──────── INPUT DATA ────────

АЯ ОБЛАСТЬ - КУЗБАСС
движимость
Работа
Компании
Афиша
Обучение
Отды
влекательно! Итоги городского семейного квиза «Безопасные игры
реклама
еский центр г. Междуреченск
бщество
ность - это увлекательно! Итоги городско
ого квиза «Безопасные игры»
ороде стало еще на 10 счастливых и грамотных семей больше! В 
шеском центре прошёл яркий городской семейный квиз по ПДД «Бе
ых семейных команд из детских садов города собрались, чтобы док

────────

JOB:
Print all the lines exactly as they occur in the listing.

TASK RESULT:
АЯ ОБЛАСТЬ - КУЗБАСС
движимость
Работа
Компании
Афиша
Обучение
Отды
влекательно! Итоги городского семейного квиза «Безопасные игры
реклама
еский центр г. Междуреченск
бщество
ность - это увлекательно! Итоги городско
ого квиза «Безопасные игры»
ороде стало еще на 10 счастливых и грамотных семей больше! В 
шеском центре прошёл яркий городской семейный квиз по ПДД «Бе
ых семейных команд из детских садов города собрались, чтобы док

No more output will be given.